26 June 1867; Wallace, Kansas: About 6 a.m. on 26 June, a band of Cheyennes tried to run off the stock from Pond Creek Station, three miles west of Fort Wallace. Capt. Albert Barnitz of Company G, 7th Cavalry, left the fort with 50 men of his company and a few from Companies E and I to run after them. The soldiers galloped north, then swung west to cut off what appeared to be 75 mounted Indians. Barnitz stopped to form a line on open ground about three miles northwest of present-day Wallace, Kansas.
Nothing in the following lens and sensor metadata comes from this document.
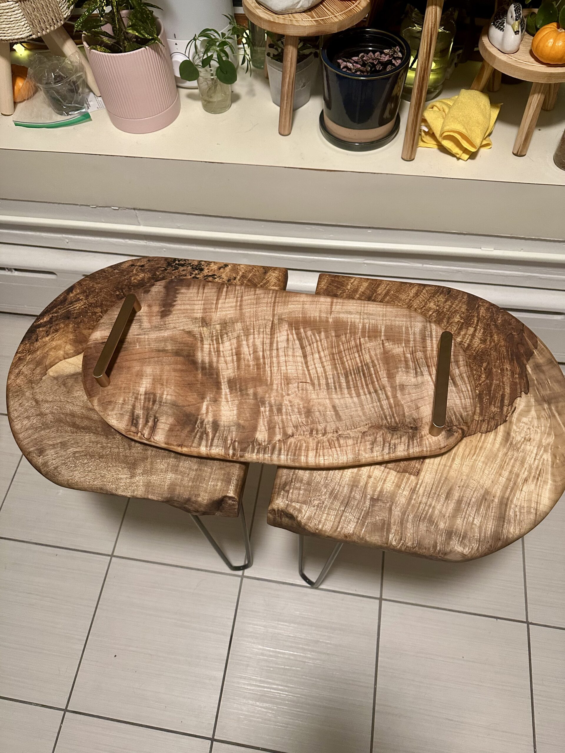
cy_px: 376
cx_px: 282
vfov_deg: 71.6
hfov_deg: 56.8
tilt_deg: -60.7
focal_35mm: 24
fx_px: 522
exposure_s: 1/60
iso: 320
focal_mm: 6.86
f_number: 1.78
As Barnitz began the move against the Indians, more warriors appeared from over the crest of a slight ridge to the northwest, and others came up from the southwest out of the Pond Creek valley. The 200 Cheyennes and Lakotas did not follow their usual custom of circling, but charged right in for a hand-to-hand struggle. Barnitz termed it "quite a desperate little fight."

The fight was most savage on the south side, where the Dog Soldier Bear with Feathers lanced a trooper off his horse and another Cheyenne, Big Moccasin, scooped up bugler Charles Clark and carried him off. Sgt. Frederick Wyllyams was cut off and overwhelmed. Barnitz himself was shot at several times but came out unscathed. The line held its own briefly, but a portion fell back at the order of Sgt. William Hamlin of Company I, who was later tried for cowardice. Barnitz managed to extricate his command and make it back to the fort.

The next day Barnitz returned for the bodies. Clark and Wyllyams were horribly mutilated. Six troopers had been killed and six wounded. Barnitz surmised that the Indians lost an equal number.